ElBaradie tweets. Who knew?

“Went 2 vote w family attacked by organized thugs. Car smashed w rocks. Holding referendum in absence of law & order is an irresponsible act,” he wrote on Twitter.

So this report comes from Al-Arabiya. They say those aggitated by ElBaradei’s presence were “a crowd of youths.” And they chanted:

“We don’t want you, we don’t want you,”

“We don’t want an American agent,” said another.

Is the story true? Don’t know. It’s little like quoting something from the New York Times. You just don’t know.

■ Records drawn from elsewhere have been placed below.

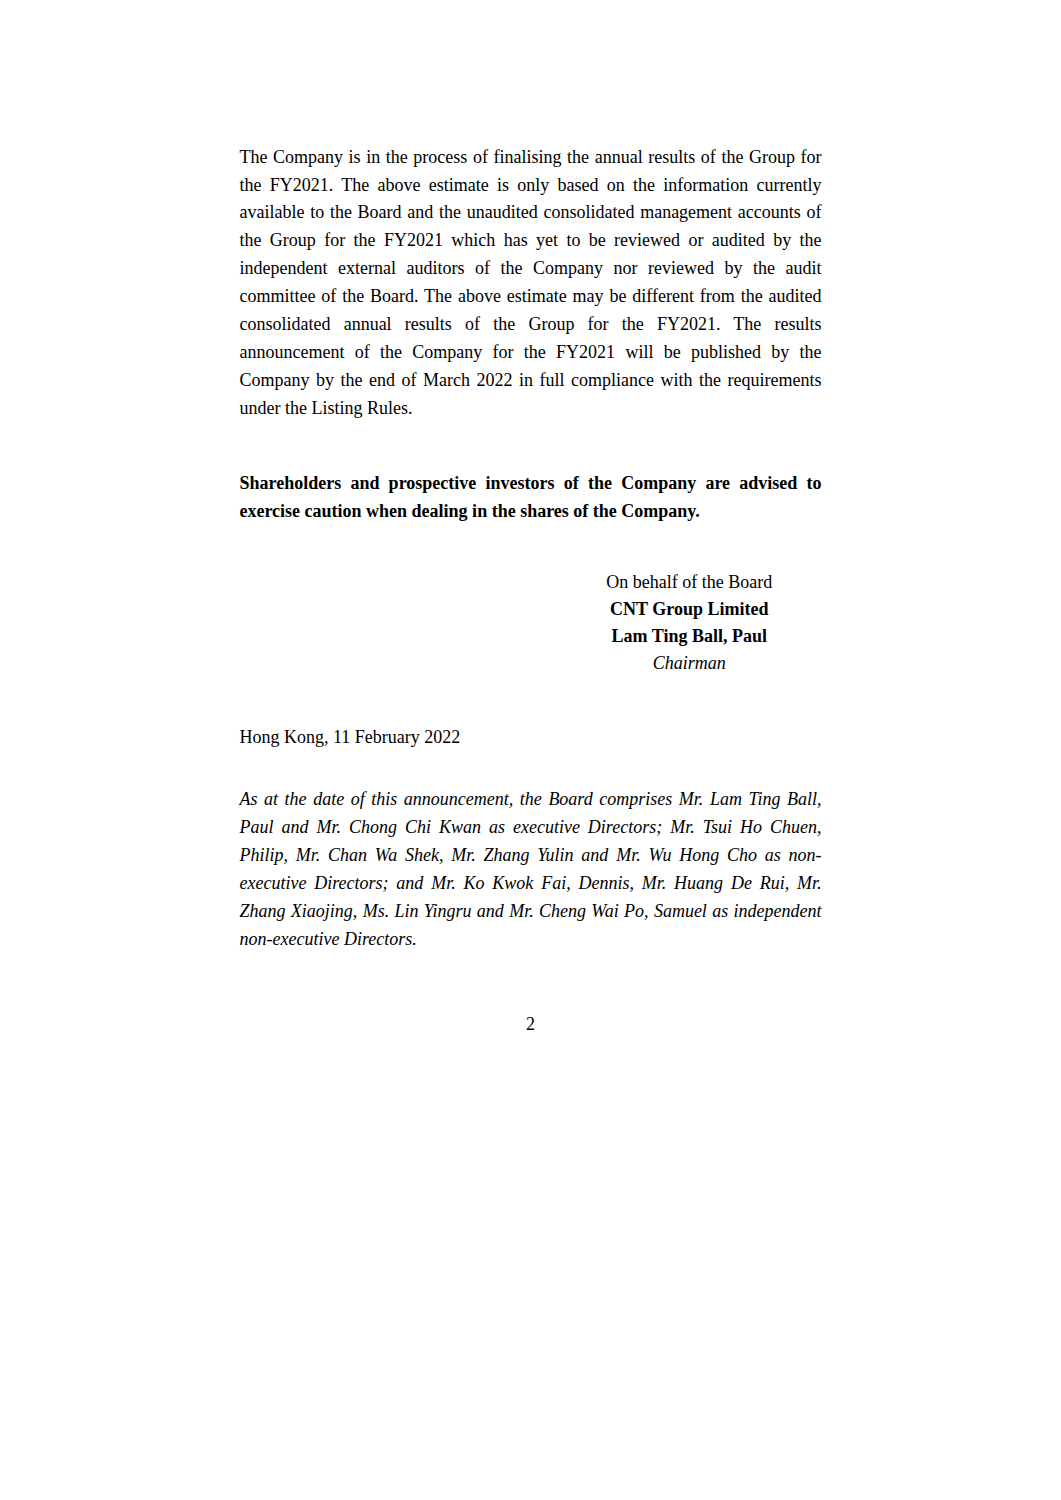The Company is in the process of finalising the annual results of the Group for the FY2021. The above estimate is only based on the information currently available to the Board and the unaudited consolidated management accounts of the Group for the FY2021 which has yet to be reviewed or audited by the independent external auditors of the Company nor reviewed by the audit committee of the Board. The above estimate may be different from the audited consolidated annual results of the Group for the FY2021. The results announcement of the Company for the FY2021 will be published by the Company by the end of March 2022 in full compliance with the requirements under the Listing Rules.
Shareholders and prospective investors of the Company are advised to exercise caution when dealing in the shares of the Company.
On behalf of the Board CNT Group Limited Lam Ting Ball, Paul Chairman
Hong Kong, 11 February 2022
As at the date of this announcement, the Board comprises Mr. Lam Ting Ball, Paul and Mr. Chong Chi Kwan as executive Directors; Mr. Tsui Ho Chuen, Philip, Mr. Chan Wa Shek, Mr. Zhang Yulin and Mr. Wu Hong Cho as non-executive Directors; and Mr. Ko Kwok Fai, Dennis, Mr. Huang De Rui, Mr. Zhang Xiaojing, Ms. Lin Yingru and Mr. Cheng Wai Po, Samuel as independent non-executive Directors.
2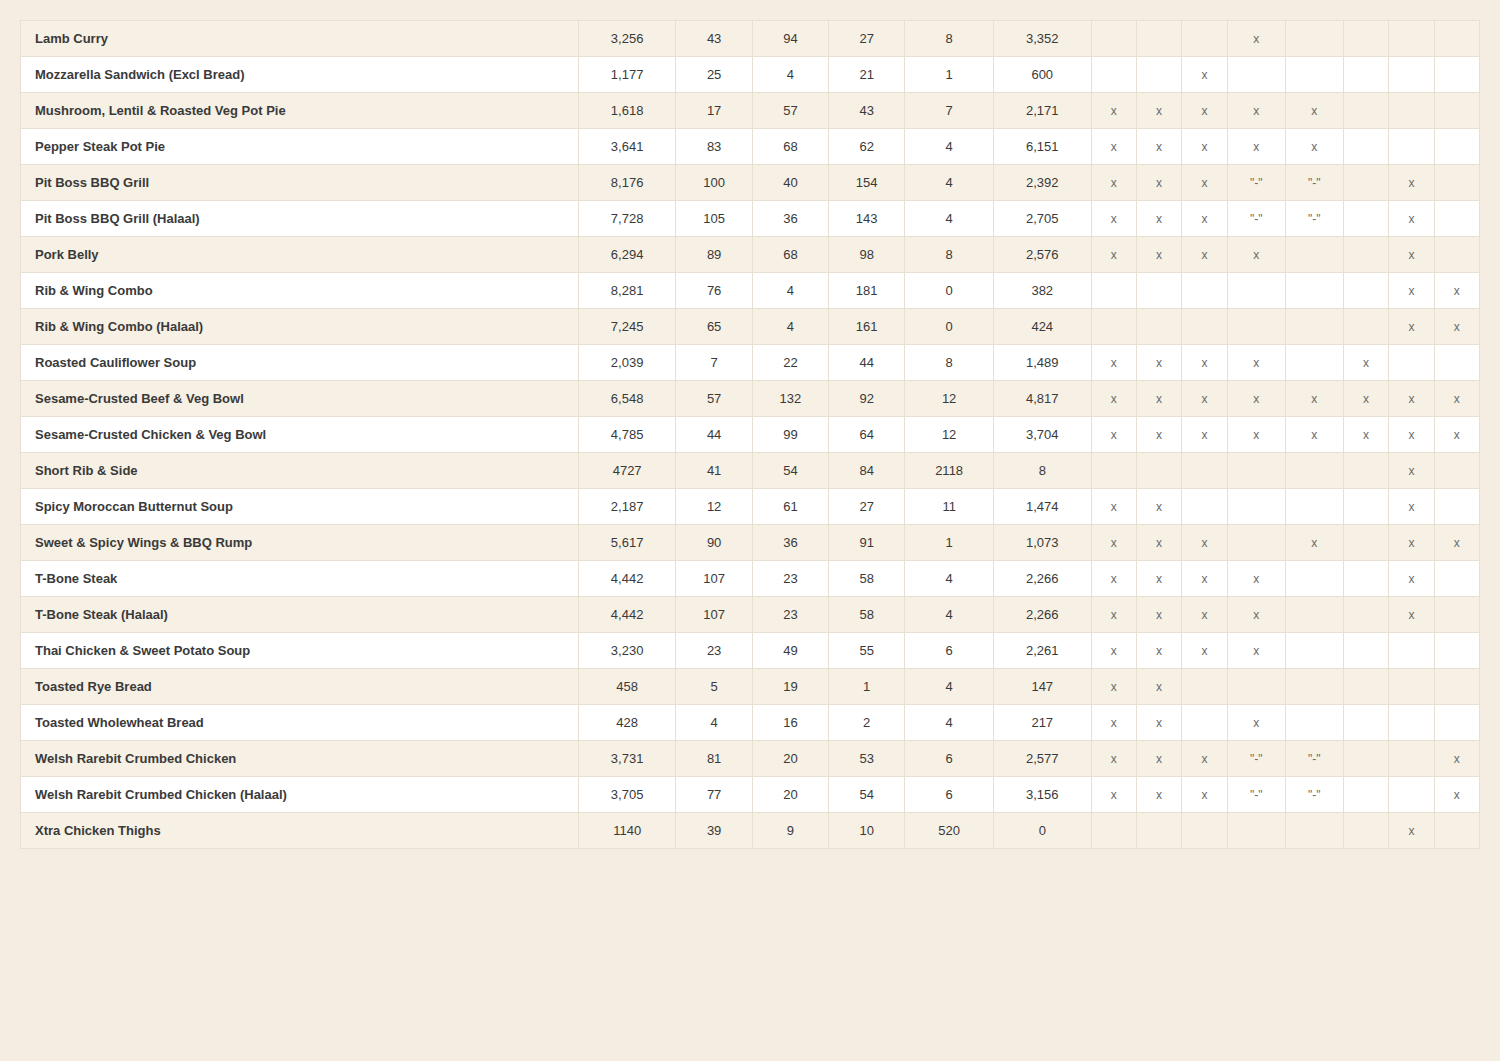| Lamb Curry | 3,256 | 43 | 94 | 27 | 8 | 3,352 | | | | x | | | | |
| Mozzarella Sandwich (Excl Bread) | 1,177 | 25 | 4 | 21 | 1 | 600 | | | x | | | | | |
| Mushroom, Lentil & Roasted Veg Pot Pie | 1,618 | 17 | 57 | 43 | 7 | 2,171 | x | x | x | x | x | | | |
| Pepper Steak Pot Pie | 3,641 | 83 | 68 | 62 | 4 | 6,151 | x | x | x | x | x | | | |
| Pit Boss BBQ Grill | 8,176 | 100 | 40 | 154 | 4 | 2,392 | x | x | x | "-" | "-" | | x | |
| Pit Boss BBQ Grill (Halaal) | 7,728 | 105 | 36 | 143 | 4 | 2,705 | x | x | x | "-" | "-" | | x | |
| Pork Belly | 6,294 | 89 | 68 | 98 | 8 | 2,576 | x | x | x | x | | | x | |
| Rib & Wing Combo | 8,281 | 76 | 4 | 181 | 0 | 382 | | | | | | | x | x |
| Rib & Wing Combo (Halaal) | 7,245 | 65 | 4 | 161 | 0 | 424 | | | | | | | x | x |
| Roasted Cauliflower Soup | 2,039 | 7 | 22 | 44 | 8 | 1,489 | x | x | x | x | | x | | |
| Sesame-Crusted Beef & Veg Bowl | 6,548 | 57 | 132 | 92 | 12 | 4,817 | x | x | x | x | x | x | x | x |
| Sesame-Crusted Chicken & Veg Bowl | 4,785 | 44 | 99 | 64 | 12 | 3,704 | x | x | x | x | x | x | x | x |
| Short Rib & Side | 4727 | 41 | 54 | 84 | 2118 | 8 | | | | | | | x | |
| Spicy Moroccan Butternut Soup | 2,187 | 12 | 61 | 27 | 11 | 1,474 | x | x | | | | | x | |
| Sweet & Spicy Wings & BBQ Rump | 5,617 | 90 | 36 | 91 | 1 | 1,073 | x | x | x | | x | | x | x |
| T-Bone Steak | 4,442 | 107 | 23 | 58 | 4 | 2,266 | x | x | x | x | | | x | |
| T-Bone Steak (Halaal) | 4,442 | 107 | 23 | 58 | 4 | 2,266 | x | x | x | x | | | x | |
| Thai Chicken & Sweet Potato Soup | 3,230 | 23 | 49 | 55 | 6 | 2,261 | x | x | x | x | | | | |
| Toasted Rye Bread | 458 | 5 | 19 | 1 | 4 | 147 | x | x | | | | | | |
| Toasted Wholewheat Bread | 428 | 4 | 16 | 2 | 4 | 217 | x | x | | x | | | | |
| Welsh Rarebit Crumbed Chicken | 3,731 | 81 | 20 | 53 | 6 | 2,577 | x | x | x | "-" | "-" | | | x |
| Welsh Rarebit Crumbed Chicken (Halaal) | 3,705 | 77 | 20 | 54 | 6 | 3,156 | x | x | x | "-" | "-" | | | x |
| Xtra Chicken Thighs | 1140 | 39 | 9 | 10 | 520 | 0 | | | | | | | x | |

Here’s a twist. Al-Arabiya says members of the crowd identified themselves as “Islamists.” Would the “freedom fighters” identify in that way? The Muslim Brotherhood says it was not them. They did not stone Mohamed ElBaradei.

There are many types of Islamists. It’s impossible that it was Muslim Brotherhood members, 100 percent impossible. We work with ElBaradei and coordinate with him,” Gamal Nassar told AFP.

The report also confirms that the “main advocates” of a “yes” vote have been the Muslim Brotherhood, along with some within Mubarak’s former ruling National Democratic Party. See the video of ElBaradei, his guards trying to control the crowds and his speedy departure in a hail of rocks.

For more on the vote, I found an interesting piece at the Arabist, talking about the mood of the people as they lined-up to vote, and a few other quotes about the chants against ElBaradei.

UPDATE 3-20-11:

The referendums were approved with 41% of the eligible voters voting, and passing with 77+% of the vote.